I know it for sure on Monday morning.
I’ve spent Sunday trying to talk myself down from jumping to conclusions, but he doesn’t call, and as the time passes, that deep sense of foreboding intensifies.
This isn’t good.
This can’t be good.
I’m not inexperienced with men. I’ve dated a lot. I’ve signed up with every decent dating app that covers this area. I usually know immediately when a date is promising and when it’s a flop.
But I’m completely clueless with Evan. Maybe because I had such a good time with him. I want him to feel the same way, so maybe I’m reading hope where there isn’t any.
Any hope I have dies an instant death when I come into the office on Monday morning. I get there at seven thirty because I’m so jittery about seeing Evan again.
He smiles and says good morning. He asks me if I had a good Sunday. He comments on my getting to the office earlier than normal today.
And then he turns back to his computer to work on his lesson plans.
I sit down heavily in my desk chair. It rolls slightly, and I have to stabilize it. I look at Evan’s back—the line of his shoulders, his straight back, the way his suit jacket fits him perfectly.
He’s blowing me off. He has to be.
He doesn’t want to have sex with me again.
It hurts. It can’t help but hurt even though I lectured myself about being reasonable.
I feel rejected in an incredibly personal way. Being dropped after sex always feels that way. Sex is deeply personal whether people want to acknowledge it or not. But this feels worse. Because it feels like I shared more than my body with Evan.
I gave him something of myself on Saturday night, and he doesn’t want it.
My throat hurts, so I swallow over it. I fight to keep my eyes from growing blurry. I’ve always been an emotional person, and it’s hard to hide it now.
But I have to. I can’t let him know he hurt me. We’d never be able to make it through the semester, the rest of the school year. We have to share an office, and we have to get along well enough to work in the same space.
So I have to be a mature person here and not make a big deal about it.
It feels like a big deal.
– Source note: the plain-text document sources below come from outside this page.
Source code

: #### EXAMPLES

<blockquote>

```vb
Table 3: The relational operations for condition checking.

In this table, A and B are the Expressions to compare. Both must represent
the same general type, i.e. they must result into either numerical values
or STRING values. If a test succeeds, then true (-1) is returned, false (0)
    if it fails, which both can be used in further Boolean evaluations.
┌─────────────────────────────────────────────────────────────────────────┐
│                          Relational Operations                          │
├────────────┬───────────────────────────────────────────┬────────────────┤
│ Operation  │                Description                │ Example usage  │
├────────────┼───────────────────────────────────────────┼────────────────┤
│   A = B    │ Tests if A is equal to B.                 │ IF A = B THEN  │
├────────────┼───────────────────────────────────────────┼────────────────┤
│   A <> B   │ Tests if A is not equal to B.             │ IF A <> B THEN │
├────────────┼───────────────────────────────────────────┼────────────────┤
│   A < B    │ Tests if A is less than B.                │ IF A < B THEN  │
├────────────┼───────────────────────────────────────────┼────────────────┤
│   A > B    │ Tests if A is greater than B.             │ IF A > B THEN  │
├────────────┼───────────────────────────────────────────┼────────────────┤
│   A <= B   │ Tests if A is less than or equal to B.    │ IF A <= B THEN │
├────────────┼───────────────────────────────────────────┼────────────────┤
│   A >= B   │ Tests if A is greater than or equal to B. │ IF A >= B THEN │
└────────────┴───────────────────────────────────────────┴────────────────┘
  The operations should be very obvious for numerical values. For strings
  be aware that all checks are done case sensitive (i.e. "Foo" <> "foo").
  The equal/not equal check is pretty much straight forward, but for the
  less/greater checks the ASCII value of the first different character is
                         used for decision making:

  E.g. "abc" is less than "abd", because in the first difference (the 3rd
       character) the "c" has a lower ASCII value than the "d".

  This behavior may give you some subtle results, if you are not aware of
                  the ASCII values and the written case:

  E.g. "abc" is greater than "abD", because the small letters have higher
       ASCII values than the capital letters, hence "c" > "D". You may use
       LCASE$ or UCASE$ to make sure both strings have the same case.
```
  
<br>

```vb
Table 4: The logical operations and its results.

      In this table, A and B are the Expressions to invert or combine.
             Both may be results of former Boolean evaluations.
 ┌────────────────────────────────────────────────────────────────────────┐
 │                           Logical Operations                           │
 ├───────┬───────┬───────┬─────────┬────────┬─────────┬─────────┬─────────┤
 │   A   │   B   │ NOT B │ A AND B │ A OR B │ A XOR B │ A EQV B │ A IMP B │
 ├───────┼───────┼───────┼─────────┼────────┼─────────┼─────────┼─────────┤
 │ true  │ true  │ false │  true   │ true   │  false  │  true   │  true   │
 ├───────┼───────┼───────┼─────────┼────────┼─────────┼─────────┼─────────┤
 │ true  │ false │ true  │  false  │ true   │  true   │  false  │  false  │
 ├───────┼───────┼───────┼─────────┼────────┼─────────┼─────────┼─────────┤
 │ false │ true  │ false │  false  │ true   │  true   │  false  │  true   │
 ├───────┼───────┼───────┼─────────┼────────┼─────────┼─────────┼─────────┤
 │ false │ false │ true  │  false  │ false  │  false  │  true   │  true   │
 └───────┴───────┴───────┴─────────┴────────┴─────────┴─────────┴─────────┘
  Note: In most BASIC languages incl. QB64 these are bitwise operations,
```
It feels terrible.
But I’m a grown-up. And being a grown-up means accepting that the world isn’t always what we think it should be. People aren’t always what we want them to be.
This is a blow, but I’ll get over it.
This is definitely why people advise against getting involved with people you work with.
This is terrible.
I turn on my computer and review my notes for class. Twenty minutes later, I leave the office with nothing more than, “I’ll see you later.”
At least class will hold my attention and I can forget about Evan for a little while.